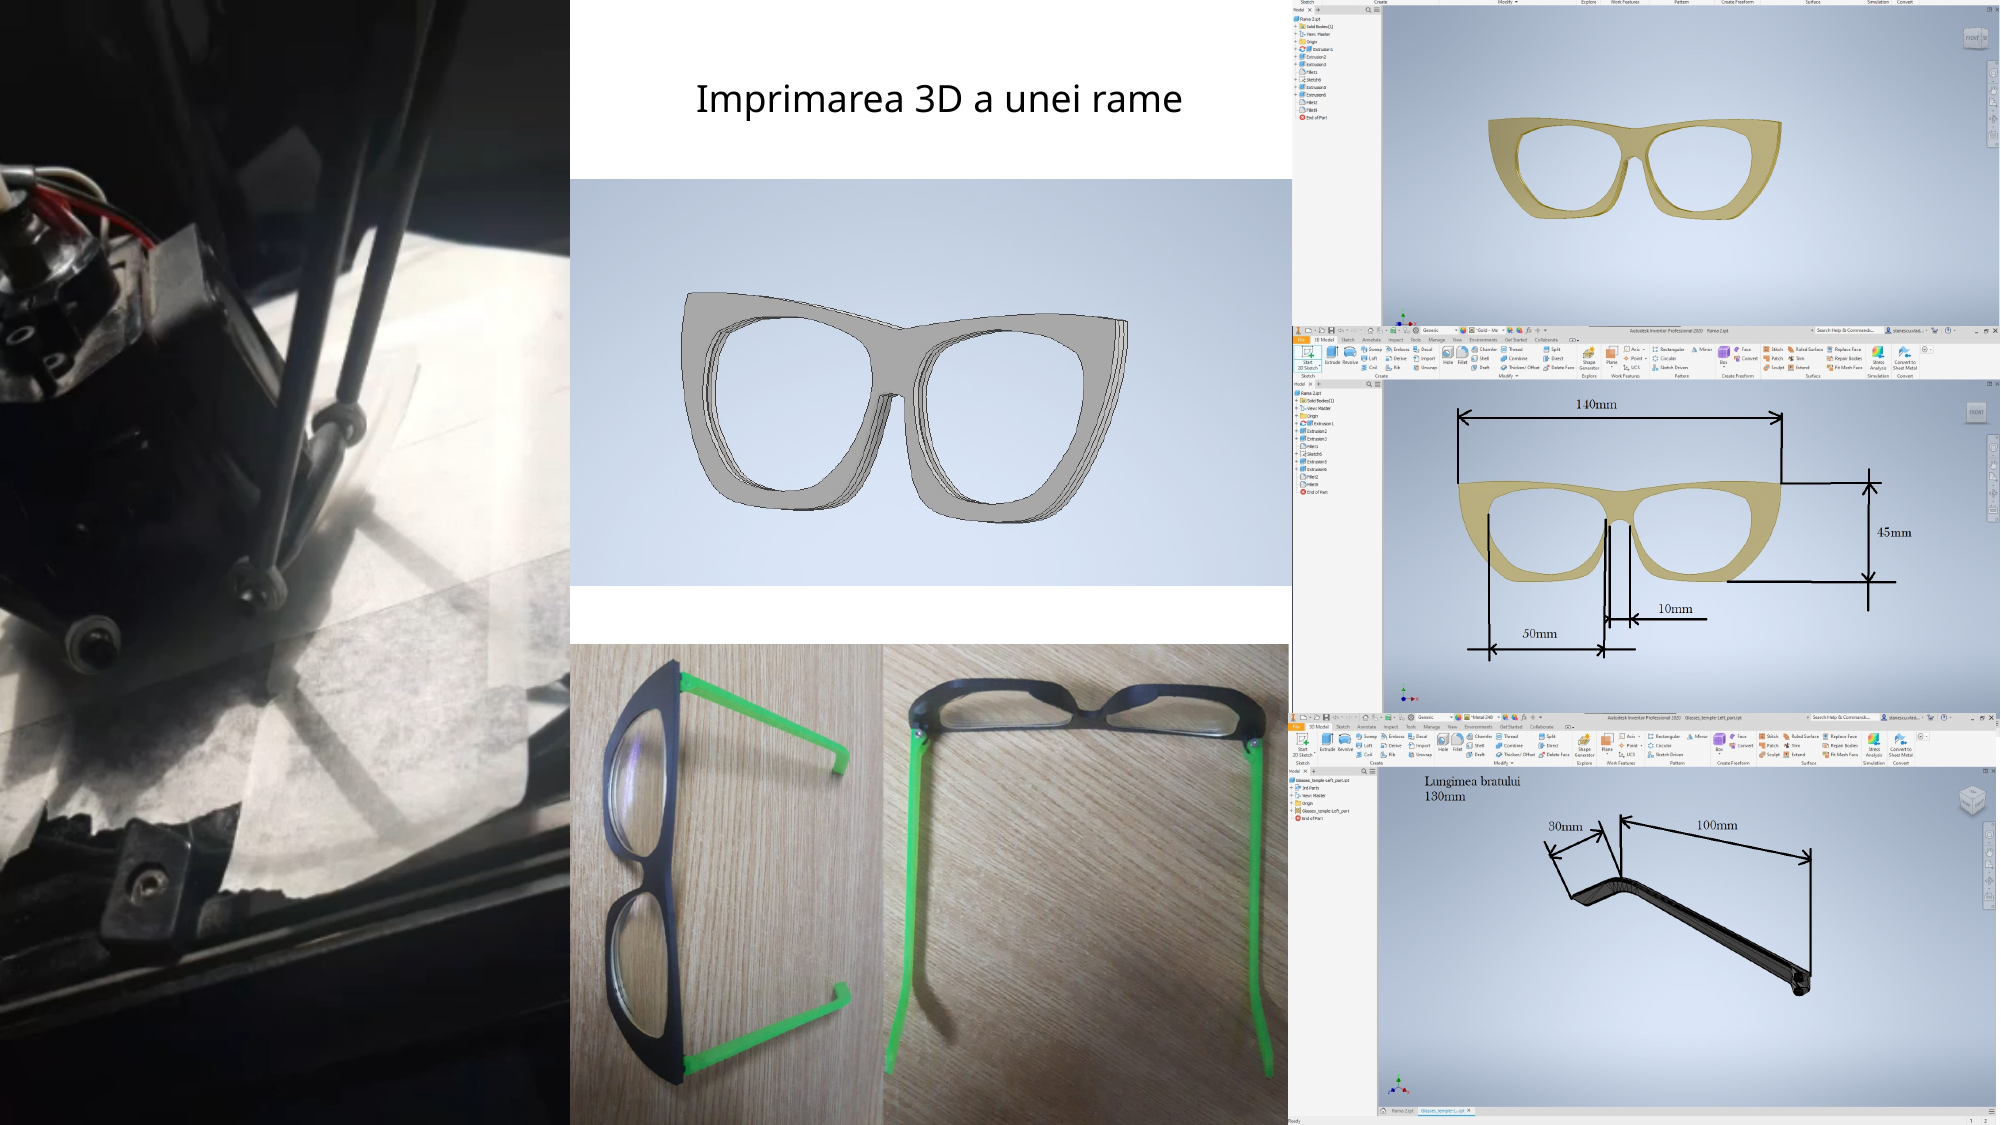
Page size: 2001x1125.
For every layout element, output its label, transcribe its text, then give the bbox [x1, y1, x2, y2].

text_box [0, 0, 571, 1125]
text_box Imprimarea 3D a unei rame [681, 67, 1292, 128]
text_box [571, 586, 1292, 713]
text_box [1996, 737, 2000, 1125]
picture [571, 0, 2000, 1125]
text_box [571, 0, 1292, 179]
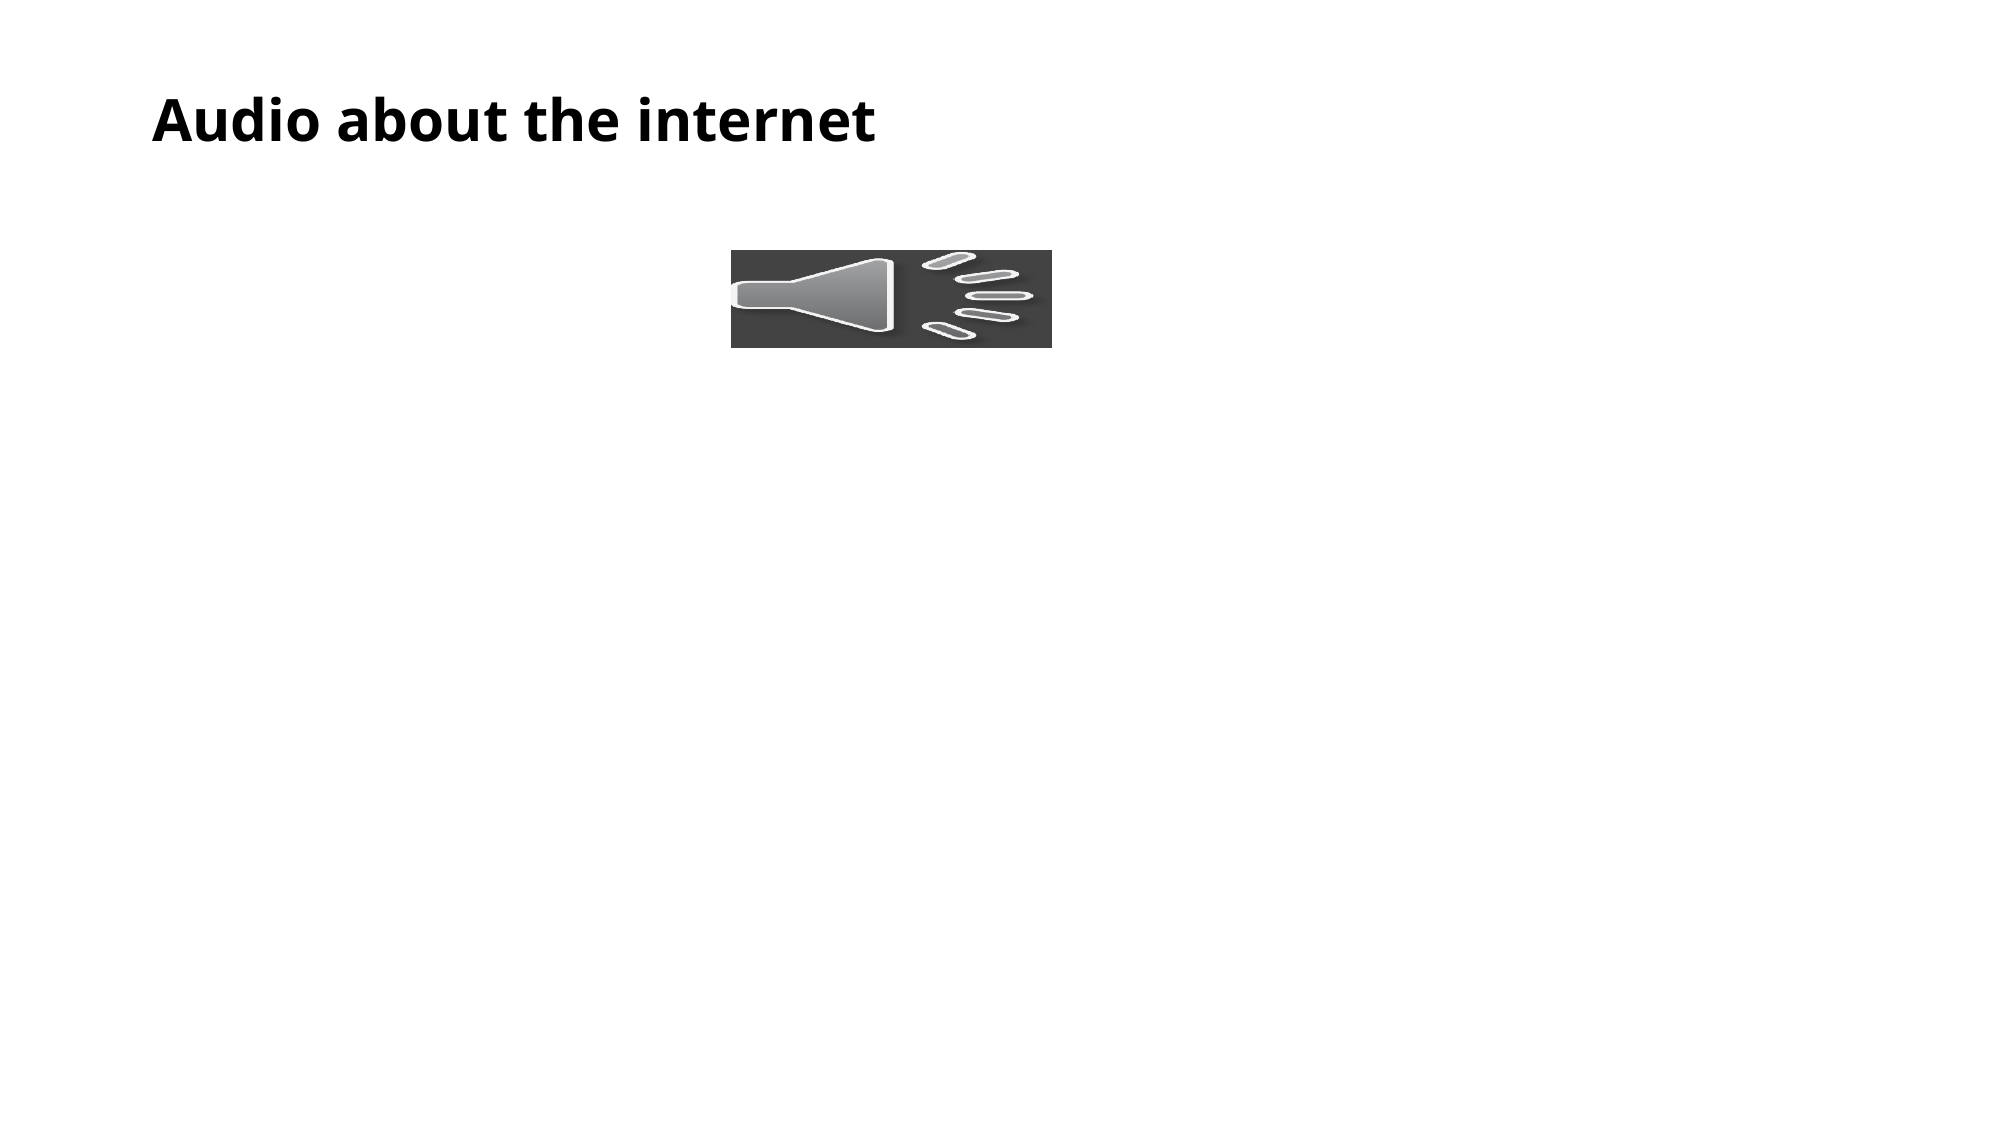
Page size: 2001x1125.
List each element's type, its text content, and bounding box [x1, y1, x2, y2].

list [730, 248, 1053, 349]
title Audio about the internet [137, 59, 1863, 187]
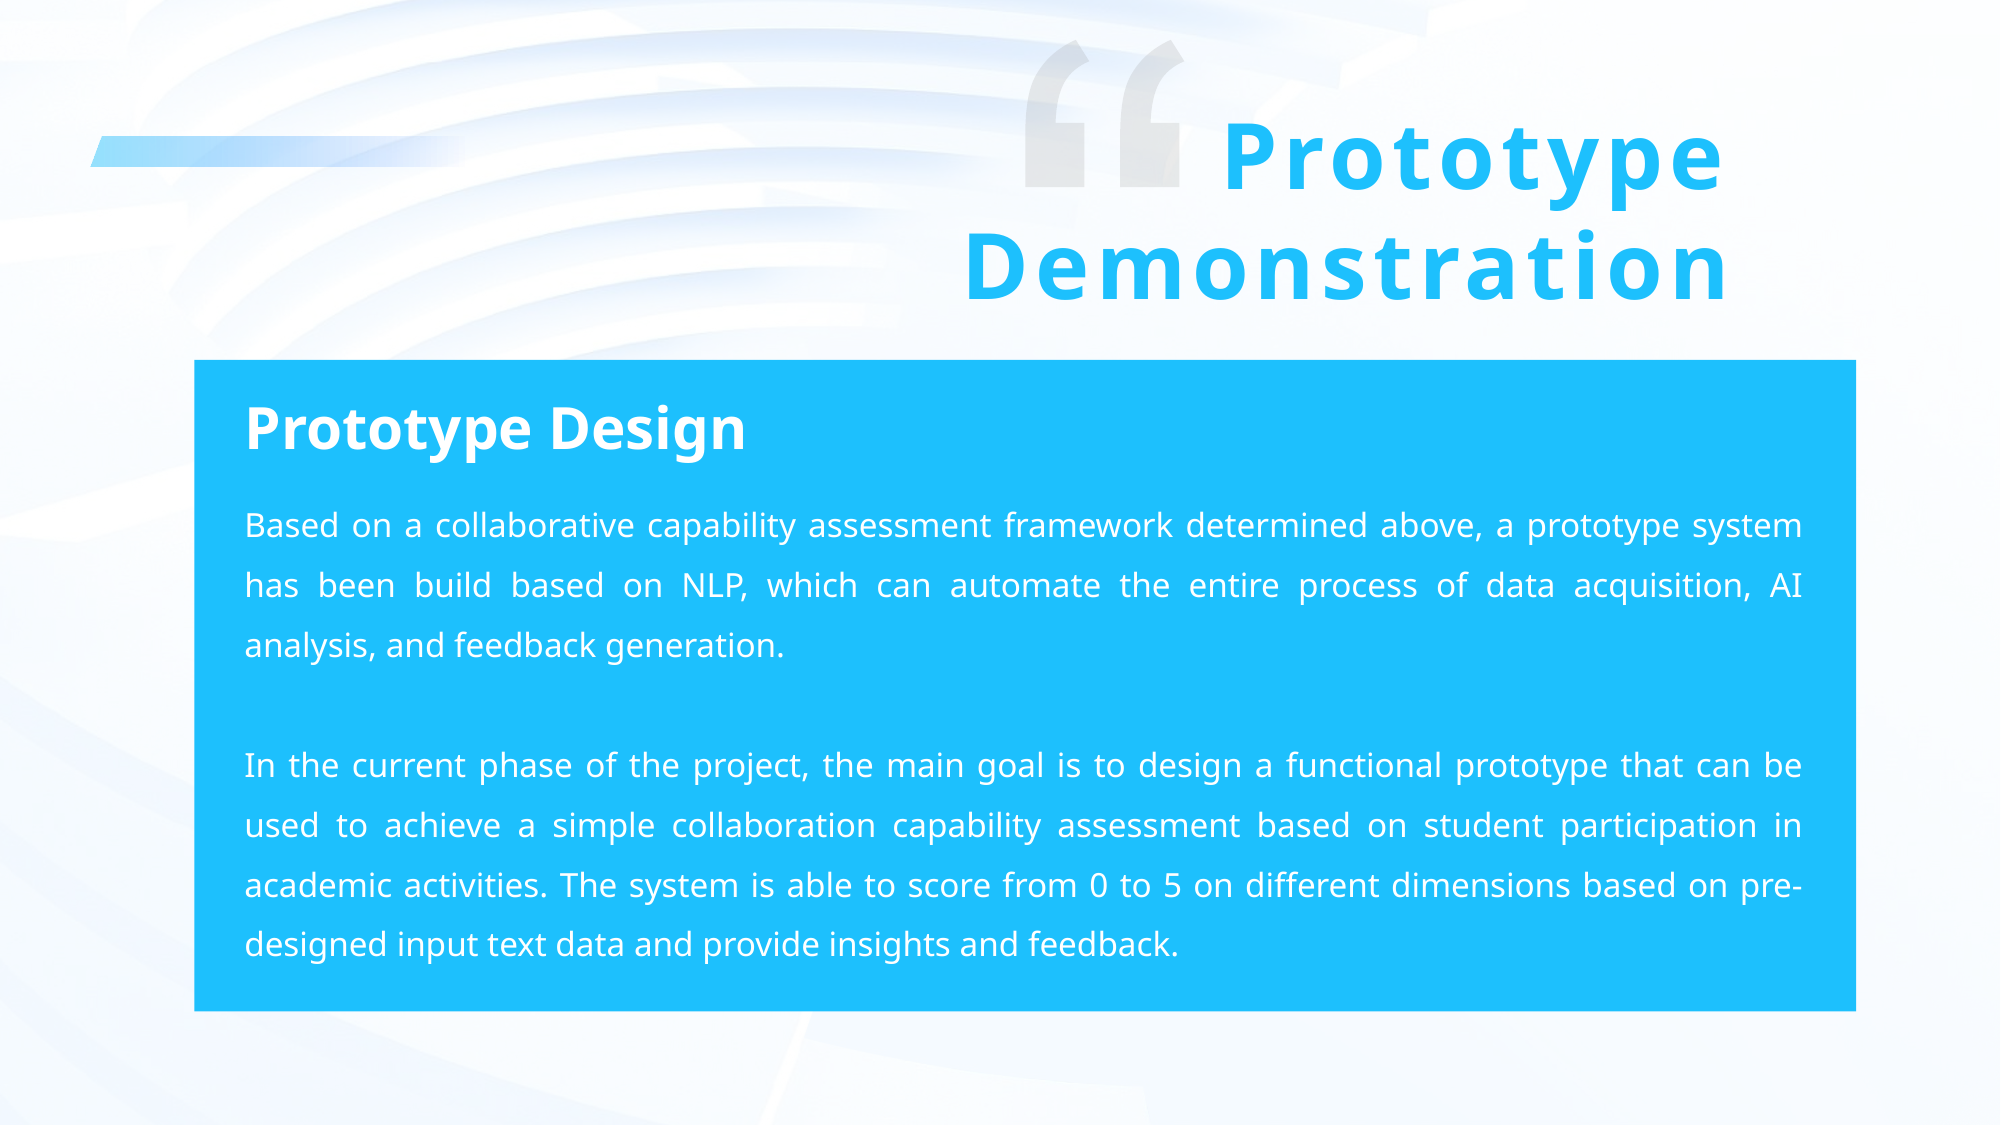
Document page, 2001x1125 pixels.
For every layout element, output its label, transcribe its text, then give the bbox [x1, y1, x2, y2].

text_box [193, 359, 1857, 1013]
text_box Prototype Demonstration [942, 28, 1731, 318]
text_box Prototype Design [244, 379, 1756, 462]
text_box Based on a collaborative capability assessment framework determined above, a prototype system has been build based on NLP, which can automate the entire process of data acquisition, AI analysis, and feedback generation. In the current phase of the project, the main goal is to design a functional prototype that can be used to achieve a simple collaboration capability assessment based on student participation in academic activities. The system is able to score from 0 to 5 on different dimensions based on pre-designed input text data and provide insights and feedback. [244, 484, 1806, 992]
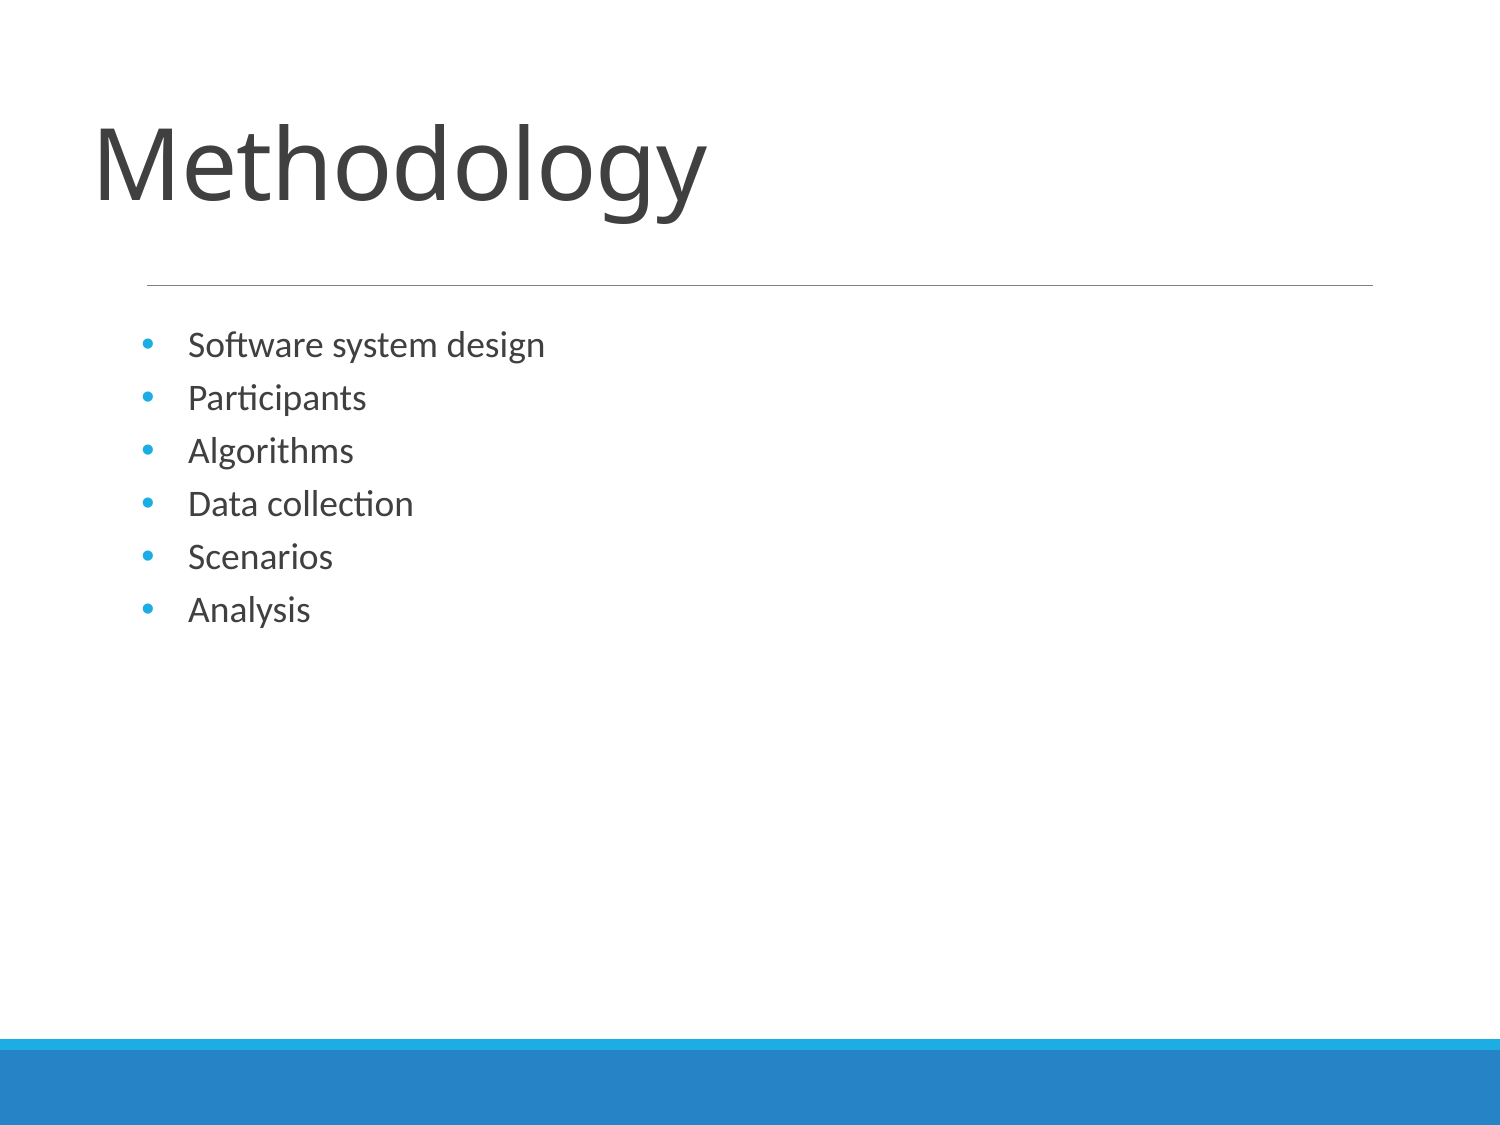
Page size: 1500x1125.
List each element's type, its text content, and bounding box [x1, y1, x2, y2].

list Software system design Participants Algorithms Data collection Scenarios Analysis [76, 255, 1436, 1051]
title Methodology [76, 90, 1265, 229]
○ ○ ○ ○ ○
◆ TASK TO COMPLETE
Set out the material once more, exact in every line, with no images.

◆ RESPONSE
Page size: 2001x1125.
For every layout element, output its label, transcribe its text, then give the bbox [x1, y1, x2, y2].

text_box [0, 0, 571, 1125]
text_box Imprimarea 3D a unei rame [681, 67, 1292, 128]
text_box [571, 586, 1292, 713]
text_box [1996, 737, 2000, 1125]
picture [571, 0, 2000, 1125]
text_box [571, 0, 1292, 179]
Page size: 2001x1125.
List each element's type, its text content, and bounding box [x1, y1, x2, y2].

list [730, 248, 1053, 349]
title Audio about the internet [137, 59, 1863, 187]
Document page, 2001x1125 pixels.
For every layout element, output its label, transcribe its text, then give the bbox [x1, y1, x2, y2].

text_box [193, 359, 1857, 1013]
text_box Prototype Demonstration [942, 28, 1731, 318]
text_box Prototype Design [244, 379, 1756, 462]
text_box Based on a collaborative capability assessment framework determined above, a prototype system has been build based on NLP, which can automate the entire process of data acquisition, AI analysis, and feedback generation. In the current phase of the project, the main goal is to design a functional prototype that can be used to achieve a simple collaboration capability assessment based on student participation in academic activities. The system is able to score from 0 to 5 on different dimensions based on pre-designed input text data and provide insights and feedback. [244, 484, 1806, 992]
Page size: 1500x1125.
List each element's type, its text content, and bounding box [x1, y1, x2, y2].

list Software system design Participants Algorithms Data collection Scenarios Analysis [76, 255, 1436, 1051]
title Methodology [76, 90, 1265, 229]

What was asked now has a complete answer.